O fallback para TCP/IP é bastante promissor, pois significa que podemos usar o método de autenticação desprotegido para retransmitir o tráfego usando um ataque machine-in-the-middle sem que o cliente perceba. Embora isso também seja possível com os outros protocolos de transporte, eles são bastante obsoletos, portanto, pode não ser realista encontrá-los em uma rede moderna (e usá-los pode gerar algumas preocupações). O TCP/IP é muito mais comum como transporte RPC, portanto, não deve haver problema, mesmo em uma configuração de equipe vermelha.
É importante saber que tanto BaseBindToMachine como RegConnectRegistryExW aceitam um sinalizador como argumento que impede o comportamento de fallback, mas a função básica RegConnectRegistryW chama RegConnectRegistryExW sem a presença desse sinalizador.
O processo de retransmissão
A retransmissão é bastante simples, pois a retransmissão NTLM é uma técnica comum.
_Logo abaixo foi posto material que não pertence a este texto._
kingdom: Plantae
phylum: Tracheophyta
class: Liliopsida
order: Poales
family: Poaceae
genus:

A maior parte da lógica de que precisamos já está implementada no ntlmrelayx do Impacket, que é o que mais usaremos.
Criação do servidor de retransmissão RPC
O que falta ao ntlmrelayx é um servidor TCP/IP RPC, pois ele implementou apenas um servidor SMB. Dessa forma, precisaremos criar nosso próprio servidor de retransmissão, que rejeita o pipe winreg nomeado para acionar um fallback para a função de vinculação TCP/IP.
Há três pontos críticos que precisamos implementar:
O mapeador de pontos de extremidade RPC
A solicitação de vinculação RPC com NTLM
O desafio NTLM
O mapeador de pontos de extremidade RPC é responsável por traduzir os UUIDs da interface RPC em seus respectivos pontos de extremidade, que, no caso do transporte TCP/IP, seria um número de porta. Ao contrário do SMB, em que os pontos de extremidade são pipes nomeados que são exclusivos e podem ser conhecidos antecipadamente, os pontos de extremidade TCP usam portas efêmeras, sendo necessária outra camada de tradução.
A parte crítica são os problemas relacionados ao NTLM. A forma como a vinculação RPC funciona com NTLM é que uma mensagem de negociação NTLM é enviada durante a solicitação de vinculação, e um desafio NTLM é enviado com a resposta de vinculação. Por fim, o cliente precisa enviar outra mensagem, chamada AUTH3, com a resposta do desafio (Figura 7).
Basta analisar as mensagens correspondentes em nosso servidor RPC para retransmitir. Quando vemos uma mensagem de negociação NTLM em uma mensagem de associação, abrimos nossa própria conexão com o servidor de autenticação de destino e também solicitamos a autenticação via NTLM. Depois, basta capturar o desafio que o servidor nos envia, retransmiti-lo à vítima e retransmitir a resposta de volta ao servidor para obter nossa própria sessão autenticada.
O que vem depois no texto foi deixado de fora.